QUOTE(Evil Scorpio @ Apr 19 2013, 13:21)

I doubt HDDs or SSDs will work for a decade nowadays. The bigger they get - the shorter they live.
Late post buuuuut I just had to..
First of that's not "really" true, when it comes to HDD.
Remember in the 90's all the jokes about hdd's crashing?
Heck Apple even made commercials based on that exact thing.
Mainly (I would guess) was because it was too expensive and wasn't just possible to sell enterprise HDD targeted towards the average PC (those enterprise HDD were huge and quite dangerous too since it used gas).
HDD these days are more stable than ever before due to size reduction and of course due to S-ATA (I'm sure there are 8193741934 other reasons too I'm not including).
But even then you CAN recover a clicking HDD quite easily if you got the right environment (no dust) and the right tools (which is why law enforcement can still image your drive even if you've burnt the disks).

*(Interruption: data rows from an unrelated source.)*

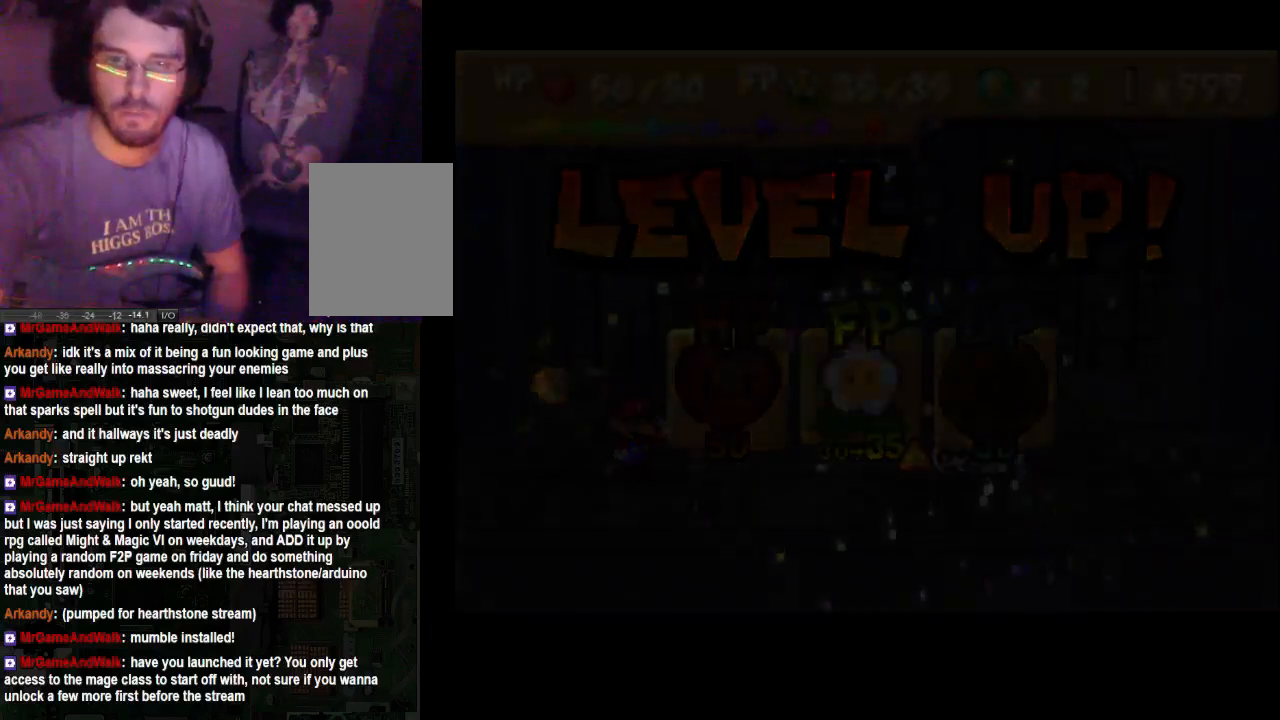
{"buttons": [], "left_stick": "center", "right_stick": "center", "events": []}
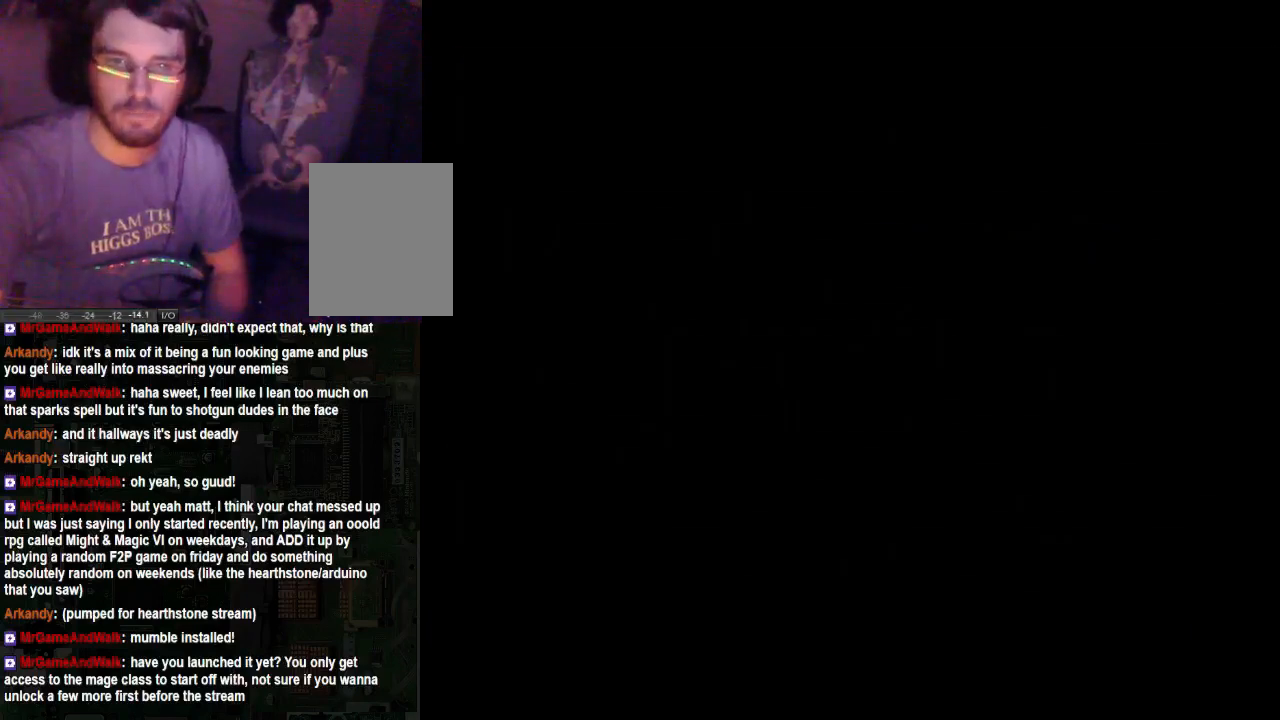
{"buttons": [], "left_stick": "center", "right_stick": "center", "events": []}
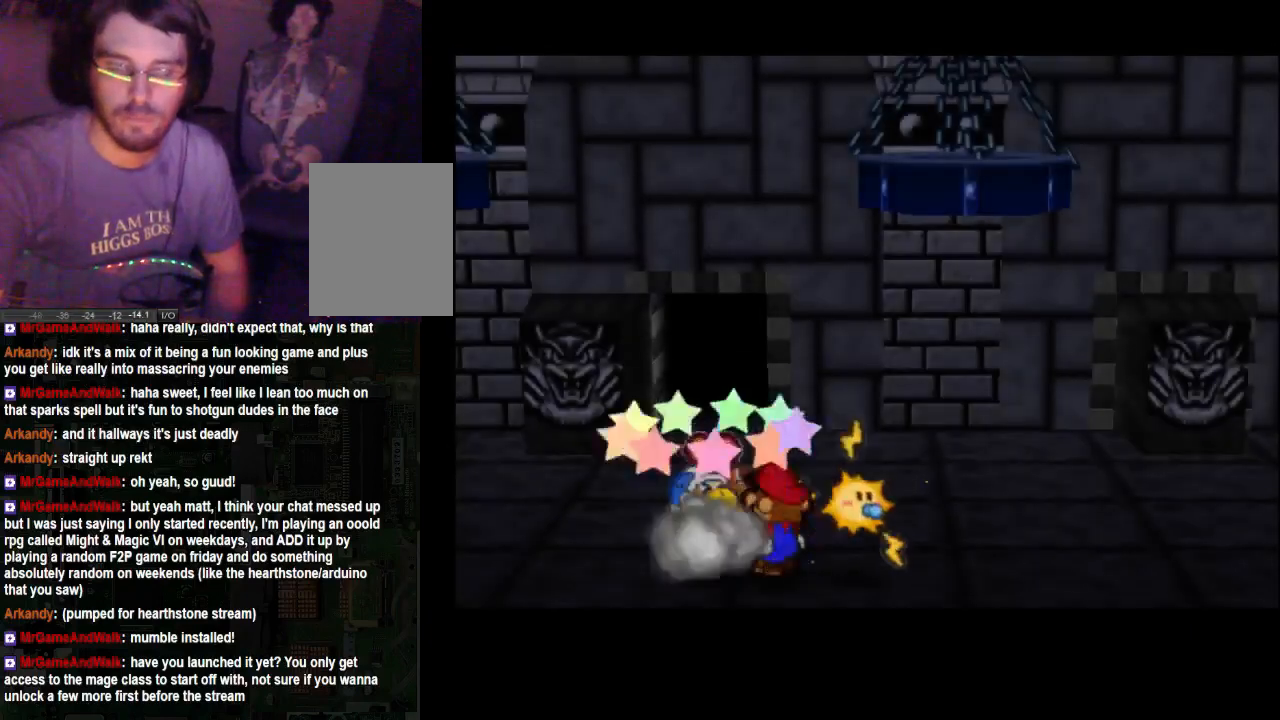
{"buttons": [], "left_stick": "center", "right_stick": "center", "events": []}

So HDD might not be stable to run on and on for more than about.. 10-15 years these days but it sure as hell can hold that data forever.
And when it comes to SSD's the enterprise models right now can sustain at least 10 times more than of a normal HDD.
Heck the Intel SSD I got, could sustain 7GB
per day for about 75.37 Years.
And I've seen enterprise endurance checks lasting way longer than 100 years.
BUT that does not mean it's "stable enough" since the controller can still break or the firmware might be shit which can break the SSD and render it useless.
AND it does mean that the smaller the cells the quicker they burn up.
Besides we will soon have 3D optical data storage and when IBM finds the ultimate limit on how far the storage capacity can be set I doubt we will ever worry about stability.
Anyhow OpenBSD 5.3 got released and FreeBSD are now in top 20 on distrowatch.
Why haven't you celebrated yet the year of BSD?!